La « mue gaullienne » de Tsipras

« Grèce : retour à la sagesse » : voilà pour le titre de l’éditorial du Monde. Pour Jérôme Fenoglio, « Les dernières propositions formulées par le gouvernement grec offrent cette possibilité de revenir à la raison [et] d’éviter ce dont personne n’a envie [ :] une sortie de la Grèce de la zone euro, aux conséquences ravageuses pour ce pays et pour l’Europe. ». Certes, une sortie de l’euro dirigé par les capitalistes serait une catastrophe pour les travailleurs grecs. Une dévaluation aurait comme conséquence une chute brutale du pouvoir d’achat, comme cela est arrivé en Argentine, en 2002. Mais continuer avec l’austérité et l’approfondir, comme le fait Tsipras, ce n’est pas le retour à la raison, sauf si on raisonne pour trouver les moyens de continuer à spolier le peuple grec.

Mais, en analysant plus profondément la situation en Grèce, l’éditorialiste du Monde, explique que le résultat du référendum de dimanche dernier renforce le gouvernement de Tsipras pour avancer avec les réformes structurelles et discipliner sa majorité parlementaire. Ainsi « sa mue gaullienne –référendum suivi d’un vote au Parlement –lui donne une assise politique très large en Grèce, comme aucun dirigeant n’en a disposé à Athènes depuis bien longtemps ». Des applaudissements pour Tsipras, qui nous montrent le seul chemin alternatif à la sortie de la Grèce de la zone Euro : des applaudissements pour celui qui va réussir finalement à appliquer l’austérité. Une véritable leçon de réalisme politique et, de surcroît, le meilleur moyen de s’affronter à l’extrême droite qui pousse pour une rupture de l’Union Européenne, selon Fenoglio

Le populisme ne paie plus

Gaëtan de Capèle, l’éditorialiste du Figaro, préfère ne pas gaspiller ses applaudissements pour Tsipras, mais de les réserver pour l’accord trouvé avec les organismes internationaux. Dans la même ligne que Le Monde, de Capèle nous dit que le pire a été évité et que la Grèce continue dans la zone euro.
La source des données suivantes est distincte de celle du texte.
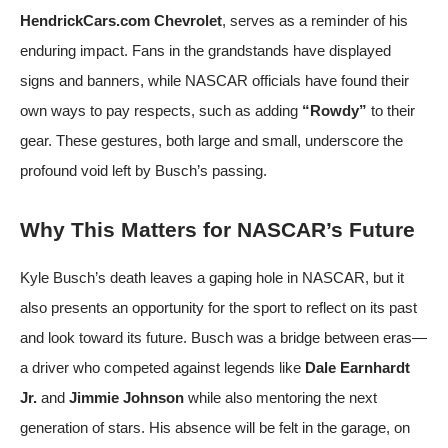
HendrickCars.com Chevrolet
, serves as a reminder of his
enduring impact. Fans in the grandstands have displayed
signs and banners, while NASCAR officials have found their
own ways to pay respects, such as adding
“Rowdy”
to their
gear. These gestures, both large and small, underscore the
profound void left by Busch’s passing.
Why This Matters for NASCAR’s Future
Kyle Busch’s death leaves a gaping hole in NASCAR, but it
also presents an opportunity for the sport to reflect on its past
and look toward its future. Busch was a bridge between eras—
a driver who competed against legends like
Dale Earnhardt
Jr.
and
Jimmie Johnson
while also mentoring the next
generation of stars. His absence will be felt in the garage, on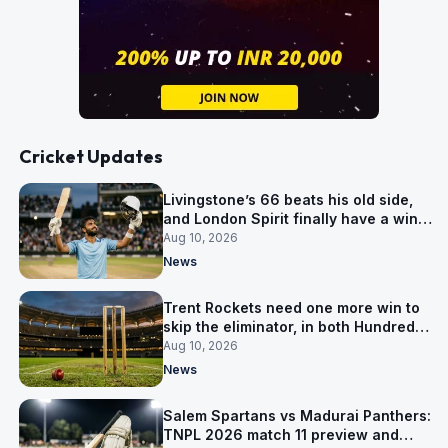
Cricket Updates
Livingstone’s 66 beats his old side,
and London Spirit finally have a win
over Phoenix
Aug 10, 2026
News
Trent Rockets need one more win to
skip the eliminator, in both Hundred
competitions
Aug 10, 2026
News
Salem Spartans vs Madurai Panthers:
TNPL 2026 match 11 preview and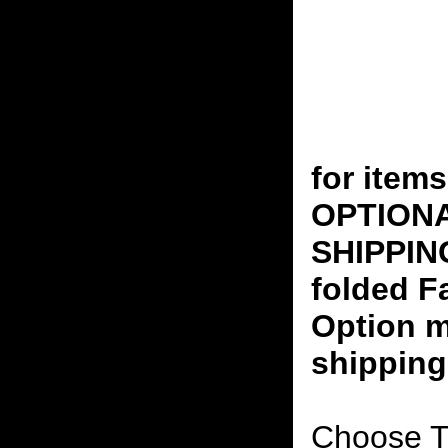
for ite
OPTION
SHIPPING
folded F
Option m
shipping
Choose T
Cependant c’est « La preuve par Tsipras » (titre de l’édito) que le populisme ne paye pas. « Aucun populiste n’a la recette pour raser gratis ». C’est une fin de non recevoir, pour Le Figaro, pour l’ensemble de la « gauche radicale », qu’il s’agisse de Podemos pour l’Etat espagnol, ou du Front de Gauche de Mélenchon. Aucun n’offre de solutions, pas plus que le Front National. Tous ces partis sont, pour de Capèle, des partis populistes qui ne peuvent offrir d’alternative, parce que il n’y en a pas. La seule solution est l’austérité pour payer la dette.
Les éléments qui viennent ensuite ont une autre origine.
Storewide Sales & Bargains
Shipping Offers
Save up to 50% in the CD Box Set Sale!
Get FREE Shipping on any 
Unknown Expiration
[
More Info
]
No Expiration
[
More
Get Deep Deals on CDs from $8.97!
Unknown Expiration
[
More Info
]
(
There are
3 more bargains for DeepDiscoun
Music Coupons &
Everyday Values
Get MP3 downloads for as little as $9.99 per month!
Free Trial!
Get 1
Si « la bombe grecque semble bel et bien désamorcée », s’il semble qu’un accord est à la portée de main, il faut cependant se méfier. Il faut bien contrôler Tsipras qui, aujourd’hui, se serait bien comporté mais, comme il s’agit d’un populiste, n’a pas de parole. « Il va de soi qu’aucun écart, fût-il minime, ne pourra être toléré dans l’avenir et que [Tsipras] devra rendre des comptes régulièrement à ses créanciers ». Pour de Capèle le pouvoir est dans les mains des créanciers, qui sont ceux qui possèdent les titres de la dette, la souveraineté grecque, et même le gouvernement. C’est devant eux, et seulement devant eux, que Tsipras doit rendre comptes. Mais que Tsipras ne respecte pas ses promesses n’est qu’une demie vérité. Certes, il n’a pas respecté ses promesses de campagne et il n’a même pas respecté le résultat du référendum auquel il a appelé. Mais ceci n’est pas important pour ce journal de droite : Tsipras n’a pas de comptes à rendre devant le peuple grec. Ce qui importe, c’est de tenir ses promesses face à la Troïka.
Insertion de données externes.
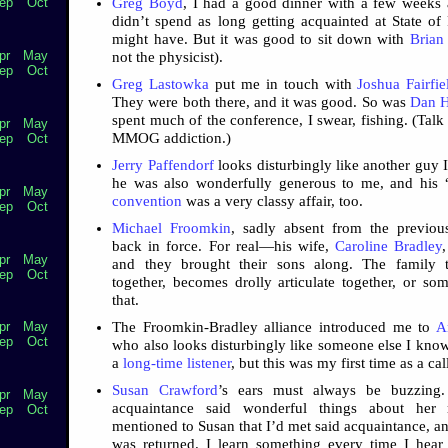
Greg Boyd
, I had a good dinner with a few weeks
ep
Oct
didn’t spend as long getting acquainted at State of
might have. But it was good to sit down with
Brian
pr
May
not the physicist).
ep
Oct
Greg Lastowka
put me in touch with
Joshua Fairfie
They were both there, and it was good. So was
Dan H
spent much of the conference, I swear, fishing. (Talk
pr
May
MMOG addiction.)
ep
Oct
Jerry Paffendorf
looks disturbingly like another guy 
he was also wonderfully generous to me, and his “
pr
May
convention
was a very classy affair, too.
ep
Oct
Michael Froomkin
, sadly absent from the previou
back in force. For real—his wife,
Caroline Bradley
pr
May
and they brought their sons along. The family 
ep
Oct
together, becomes drolly articulate together, or som
that.
The Froomkin-Bradley alliance introduced me to
A
pr
May
ep
Oct
who also looks disturbingly like someone else I know
a
long-time listener
, but this was my first time as a cal
Susan Crawford
’s ears must always be buzzing
pr
May
acquaintance said wonderful things about her r
ep
Oct
mentioned to Susan that I’d met said acquaintance, an
was returned. I learn something every time I hear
Des applaudissements pour Tsipras, le grand prestidigitateur qui transforme le « non » à l’austérité en un « oui », avec l’excuse qu’en réalité, il s’agissait d’un « non » à la sortie de l’euro. Applaudissons Tsipras, qui approfondira l’austérité, encore plus que ses prédécesseurs de droite. Applaudissons le courage de Tsipras à s’affronter aux souhaits populaires au lieu de s’affronter à l’impérialisme. Voilà ce que proposent les médias hexagonaux. Certes, Tsipras est un bon comédien, mais, malheureusement, on n’est pas au théâtre.